Invecchiamento cerebrale: uomo ed animale a confronto

Dopo una prima sessione dedicata ai disturbi su base ansiosa, il seminario congiunto CABTSG-BAP si è concentrato sui disordini cognitivi correlati all’invecchiamento cerebrale e ne ha analizzato le caratteristiche salienti sia nell’uomo che nell’animale da compagnia. “La demenza senile – scrive John O’Brien del “Brain Ageing and Dementia Group” di Newcastle – è un grave problema che affligge più del 5% dei soggetti di età compresa tra 65 ed 80 anni e che si accompagna a sintomi altamente invalidanti, dai deficit mnemonici, alla disfasia, alla depressione, all’agitazione psicomotoria…Una malattia che si presenta sotto diverse spoglie cliniche, tra cui il classico morbo di Alzheimer, la demenza su base vascolare o quella degenerativa a carico dei lobi frontali e temporali…”. “Anche nel cane e nel gatto – prosegue la comportamentalista animale Petra Mertens (Minnesota, USA) – la sindrome della disfunzione cognitiva (cognitive dysfunction sindrome, CDS) è una condizione da non sottovalutare, visto l’allungamento della vita media dei pet e la conseguente comparsa di disturbi che l’invecchiamento causa in svariati apparati, cervello in primis.” La Mertens passa, poi, in rassegna le quattro categorie fondamentali di disturbi cognitivi età-correlati (disorientamento, alterate interazioni sociali, perdita dei comportamenti appresi e variazioni del ciclo sonno-veglia) e ne indaga le sottostanti alterazioni neurodegenerative. “Il cervello dell’animale anziano perde neuroni, aumenta la dimensione degli spazi interventricolari, ispessisce le sue meningi, si infarcisce di placche di beta-amiloide e di neurofibrille…

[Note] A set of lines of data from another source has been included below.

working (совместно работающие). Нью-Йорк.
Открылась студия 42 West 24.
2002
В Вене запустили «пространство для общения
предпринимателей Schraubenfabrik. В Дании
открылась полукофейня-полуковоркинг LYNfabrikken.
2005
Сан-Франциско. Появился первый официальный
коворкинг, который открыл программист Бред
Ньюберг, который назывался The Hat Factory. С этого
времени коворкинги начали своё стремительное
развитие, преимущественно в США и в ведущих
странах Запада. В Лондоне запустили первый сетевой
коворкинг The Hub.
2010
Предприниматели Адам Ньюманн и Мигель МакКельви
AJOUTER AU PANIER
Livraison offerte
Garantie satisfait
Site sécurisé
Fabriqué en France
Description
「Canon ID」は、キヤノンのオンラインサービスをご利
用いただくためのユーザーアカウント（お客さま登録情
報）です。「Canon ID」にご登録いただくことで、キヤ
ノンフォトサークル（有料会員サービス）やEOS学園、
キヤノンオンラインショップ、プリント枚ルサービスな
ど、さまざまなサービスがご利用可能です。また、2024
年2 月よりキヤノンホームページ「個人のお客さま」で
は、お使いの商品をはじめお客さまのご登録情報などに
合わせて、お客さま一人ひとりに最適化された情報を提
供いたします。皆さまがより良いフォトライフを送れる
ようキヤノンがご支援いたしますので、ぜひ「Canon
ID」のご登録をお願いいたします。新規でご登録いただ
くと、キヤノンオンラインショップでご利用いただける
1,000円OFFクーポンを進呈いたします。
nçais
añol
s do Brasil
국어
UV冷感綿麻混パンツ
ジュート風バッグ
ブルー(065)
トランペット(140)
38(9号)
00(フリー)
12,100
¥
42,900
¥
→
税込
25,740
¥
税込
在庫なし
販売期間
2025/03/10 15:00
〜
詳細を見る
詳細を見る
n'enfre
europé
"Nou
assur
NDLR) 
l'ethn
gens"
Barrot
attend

Insomma, va incontro ad una serie di modifiche pressoché sovrapponibili a quelle che contraddistinguono il cervello di un uomo affetto dalla malattia di Alzheimer.”
E i rimedi? Sia per l’uomo che per cani e gatti, i due studiosi prospettano una terapia di combinazione, basata, cioè, sull’utilizzo di interventi farmacologici, sapientemente abbinati a terapie comportamentali, modifiche dietetiche e dell’ambiente di vita, nonchè ad approcci nutraceutici di natura antiossidante.